If you are changing the FTM (or if it is RAID5/6 FTT=2 in general IIRC) it will be creating whole new Objects when changing the Storage Policy - this of course means it will 1. temporarily have to use potentially a lot of extra space as it won't discard the original components until it has completed the job and 2. this is going to be a write and read intensive storage job which can of course cause contention unless managed carefully.
If you are not changing the FTM and it is currently RAID1 then it *should* just drop one of the replicas (and a witness component) and not need to create new components.
As when making any major changes to Storage Policies, please 1. first test this on a few Objects/VMs so you can get an indication of what it needs to change to apply the policy changes and
2. consider that it is preferable not to change the policy rules for all data at once (by editing the policy in situ) but instead to create a new policy with the desired configurations and apply this new policy to the VMs a few at a time (measure this in the amount of data they consume, not the number of VMs).
While doing any of this you should be monitoring the resync (Cluster > Monitor > vSAN > Resyncing Objects) and the impact this has on the latency of the workloads (Cluster > Monitor > vSAN > Performance > VM) and backend storage (Cluster > Monitor > vSAN > Performance > Backend).
In summary, Yes you can change the Storage Policy of a VM on the fly while powered on, whether this will have a negative impact on the clusters storage performance depends on a number of factors including the ones I noted above.
Thanks for your reply Bobkin.
The current storage policy of the VM is R1 SW4 FTT2 and we want to create a new storage policy with R1 SW4 FTT1 and change the storage policy of the VM from R1 SW4 FTT2 to R1 SW4 FTT1
As I said above - if it is FTT=2,FTM=RAID1 and compliant with this Storage Policy then it should just drop one of the RAID0 data-replicas and one of the witness components (e.g. it won't consume any extra space reconfiguring the Objects and will complete in a matter of seconds).

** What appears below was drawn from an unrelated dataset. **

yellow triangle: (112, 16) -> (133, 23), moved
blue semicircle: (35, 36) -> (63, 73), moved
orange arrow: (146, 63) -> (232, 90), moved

How many disks does the VM have and how big are they? If you are still in doubt and/or want to be cautious you can of course just apply the new SP to 1 vmdk at a time (Right-Click VM > VM Policies > Edit VM Storage Policies > Select the vmdk > Select the new SP > click OK).
I would advise that to ensure the SPs match in every regard except for the FTT to clone the current SP, pick a new name and then ONLY change the FTT from 2 to 1.